Man 1: "Vangi must be a happy guy -- look, that whole pond is given over to a single sculpture."
Not wanting to begrudge the 78-year-old Italian sculptor Giuliano Vangi his happiness, but I couldn't help agreeing with the second guy.
If the truth be known, since 2005 the Vangi Museum has set aside one of its galleries for young Japanese artists, but unless you were at least partly interested in the artist for whom the place is named, it was never going to be easy to justify the hour-long Shinkansen trip from Tokyo. Now, there's another reason to go -- and it's utterly compelling.
The Vangi Museum actually forms the core of a complex known as Clematis-no-Oka, or Clematis Hill, and on October 26 it opened a new facility within its grounds, the Izu Photo Museum. While the museum's exhibition calendar reveals two strong shows planned for next year (one curated by the City University of New York's Geoffrey Batchen, the other a solo show by Yuki Kimura), followers of Japanese photography will not want to miss the current, inaugural display, "Hiroshi Sugimoto: Nature of Light."

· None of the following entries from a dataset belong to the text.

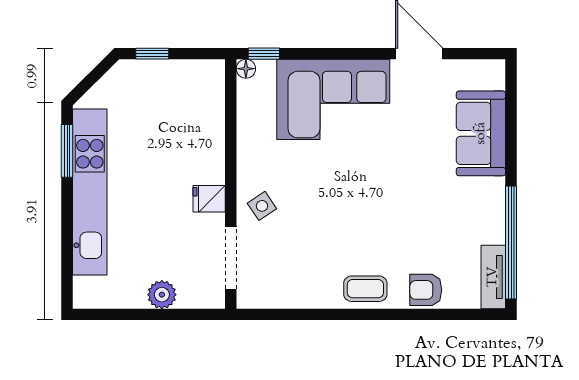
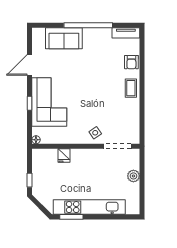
window: (264, 54) -> (29, 103), moved
fridge: (209, 199) -> (64, 156), moved
window: (511, 242) -> (88, 25), moved

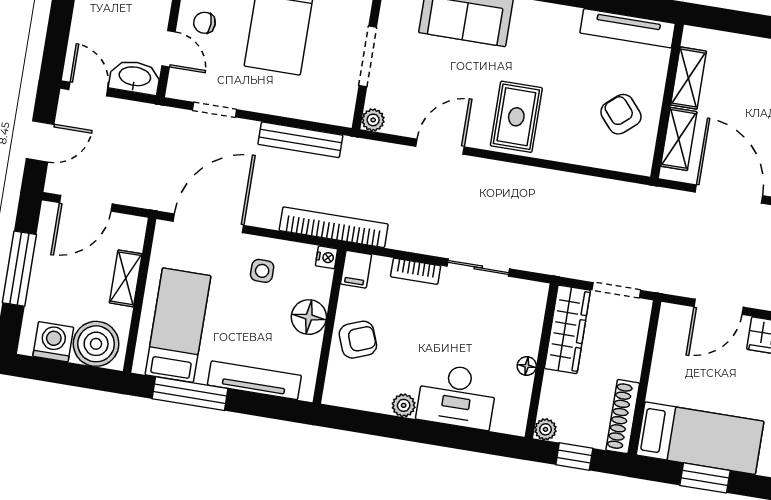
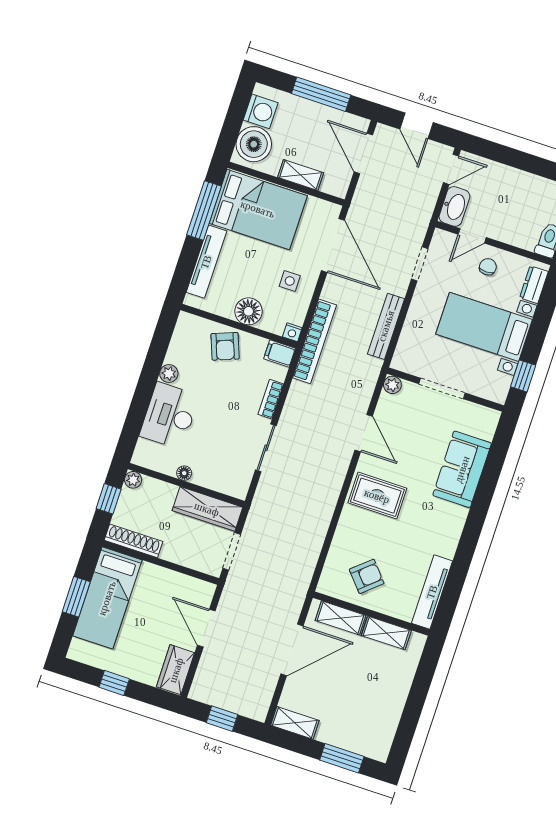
bed: (178, 325) -> (258, 209), width x1.50

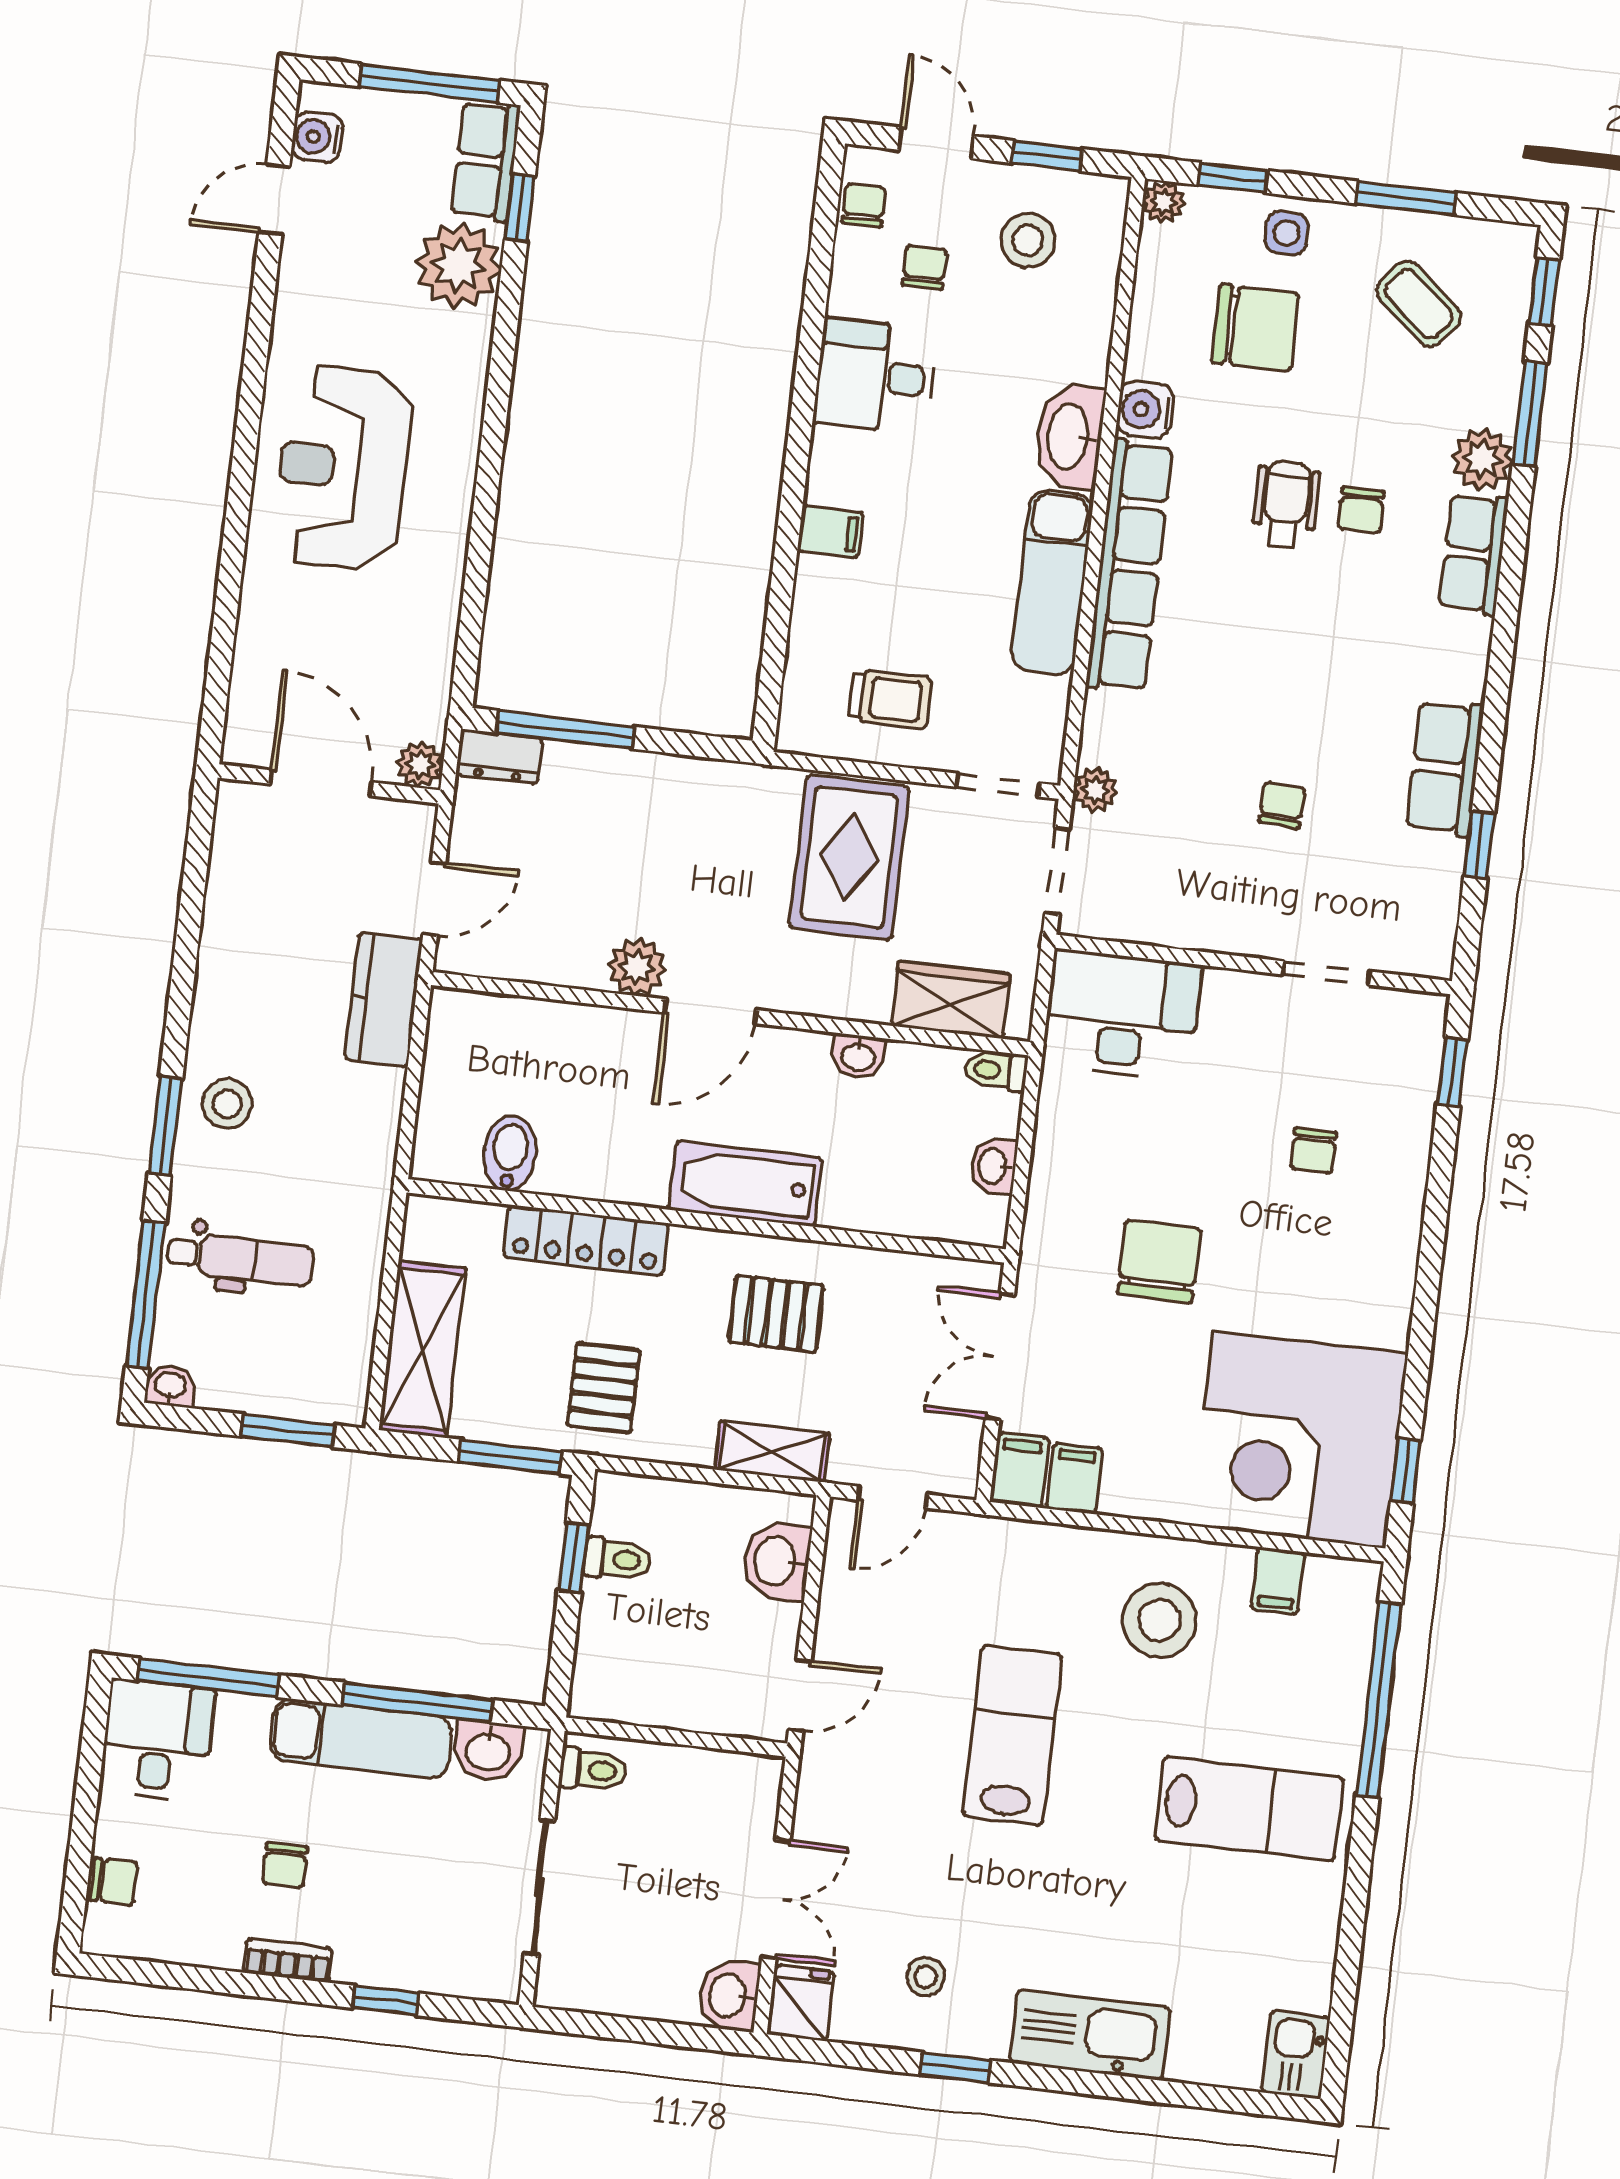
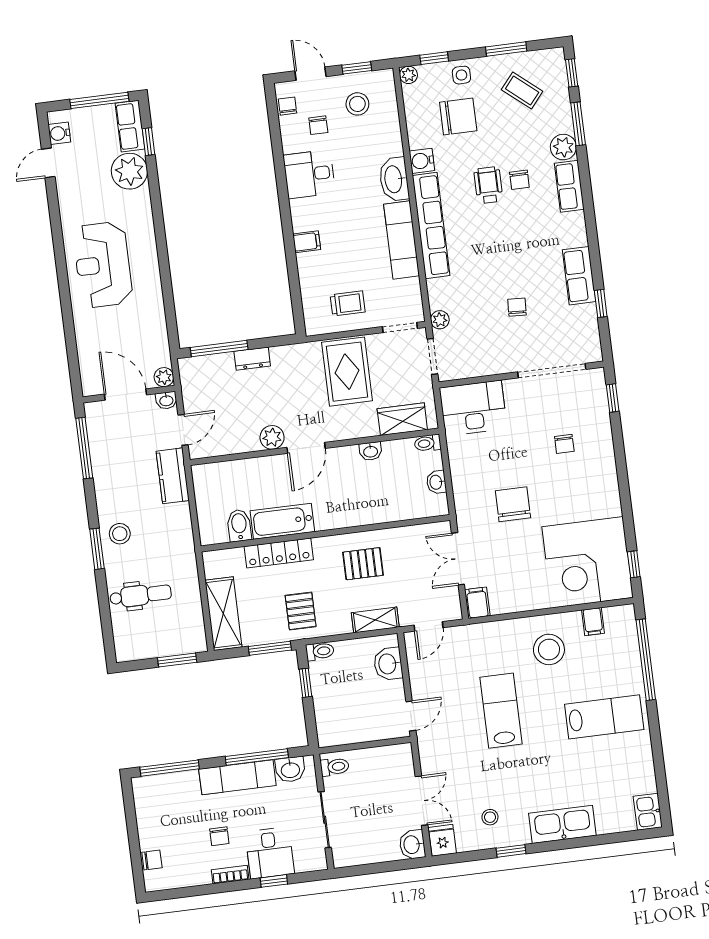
chair: (925, 267) -> (318, 125), turned 180
dresser: (499, 757) -> (252, 359), moved
doorway: (1326, 973) -> (552, 371), width x1.88
bathtub: (745, 1184) -> (282, 521), moved
window: (146, 1295) -> (84, 448), moved
washbasin: (170, 1386) -> (166, 400), moved, turned 180
filing cabinet: (1074, 1479) -> (500, 601), removed
toilet: (617, 1559) -> (320, 651), moved
desk: (158, 1740) -> (270, 853), moved, turned 180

Sugimoto, whose recent acceptance of the Praemium Imperiale (the Japanese version of the Nobel Prize) cemented his position as one of the nation's preeminent artists, was also involved in designing the museum's interior. The result is an extraordinary symbiosis between building and art. Every detail of the galleries -- from the understated white glass sliding door that forms its entryway to the inclusion of subtle gutters at the base and top of walls to make them appear to float in space -- resonates with the understated perfection of the works themselves.
The first gallery is darkened except for three elements. There are two giant panels of six photographs each, recording a series of white lightning bursts of light scorched into intensely rich black backgrounds. The works are stunning alone -- each bolt and fizzle draws the viewer's glance across its 7-meter vista in a way reminiscent of Ogata Korin's "Irises." But Sugimoto has also added a third element -- a 13th-century statue of Raijin, the Japanese god of thunder and lightning, who dances on the far side of the room. Not just providing a metaphor for the Earth that forever receives Raijin's fiery bolts, Sugimoto's "Lightning Fields" photographs, which are produced by splashing static electric charges over unexposed film, reach back effortlessly through the centuries, opening up a dialogue with the ancient sculptors.
Also bridging the centuries is the second series included in the exhibition, "Photogenic Drawing" -- new work in which Sugimoto has made large prints from paper negatives produced by William Henry Fox Talbot in the 1830s and 1840s. It doesn't take much imagination to see the mysterious faintness of these images as a visual metaphor for the act of peeking back in time. They are, after all, some of the earliest photographic representations of our world in existence, and Sugimoto's loving reproductions -- which enlarge them tenfold, to 94 x 75 cm -- lend them a wholly appropriate grandeur.